[Records from a data source]

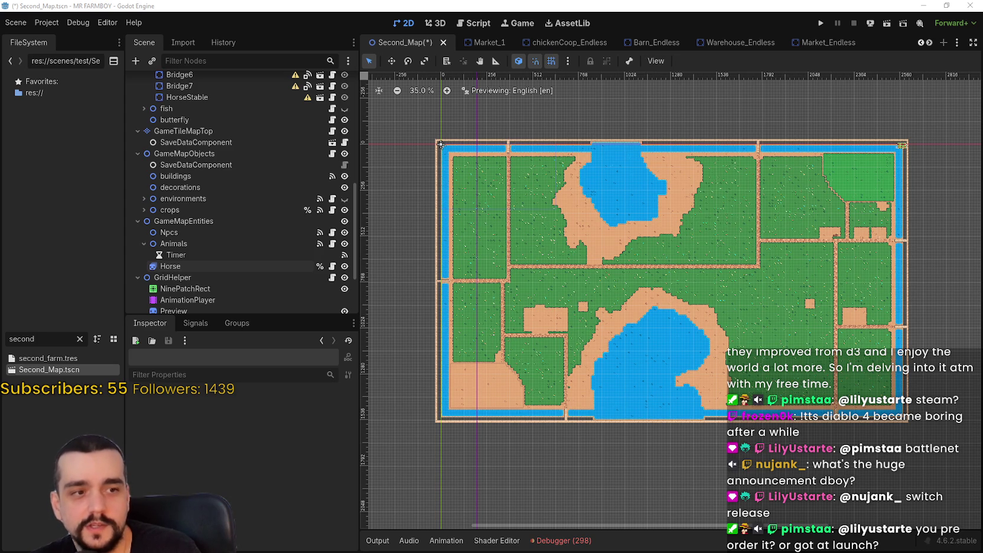
pyautogui.moveTo(982, 36)
pyautogui.mouseDown()
pyautogui.moveTo(454, 33)
pyautogui.moveTo(405, 19)
pyautogui.mouseUp()
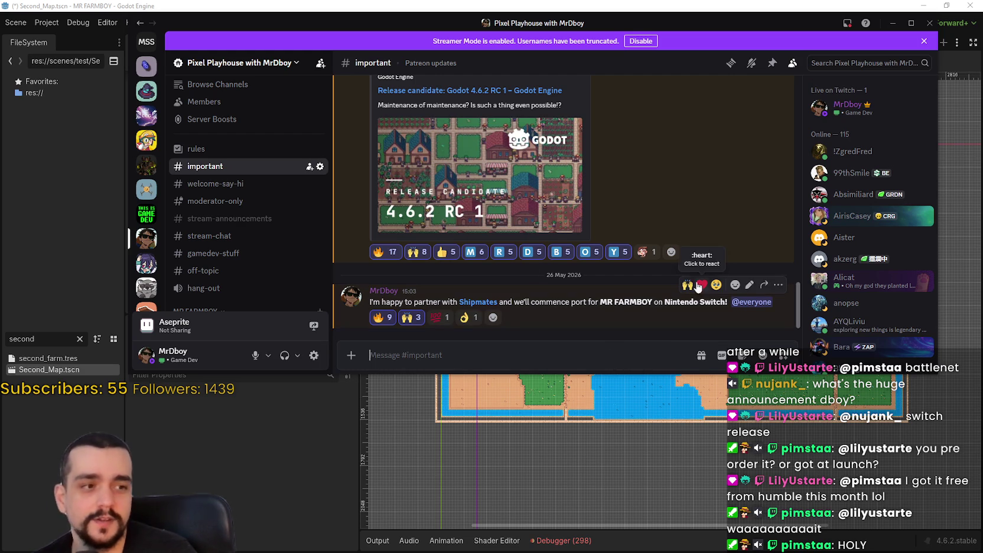
pyautogui.moveTo(607, 218)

Activity: Write out all the records exactly, omitting the images.

Your response:
pyautogui.moveTo(982, 36)
pyautogui.mouseDown()
pyautogui.moveTo(454, 33)
pyautogui.moveTo(405, 19)
pyautogui.mouseUp()
pyautogui.moveTo(607, 218)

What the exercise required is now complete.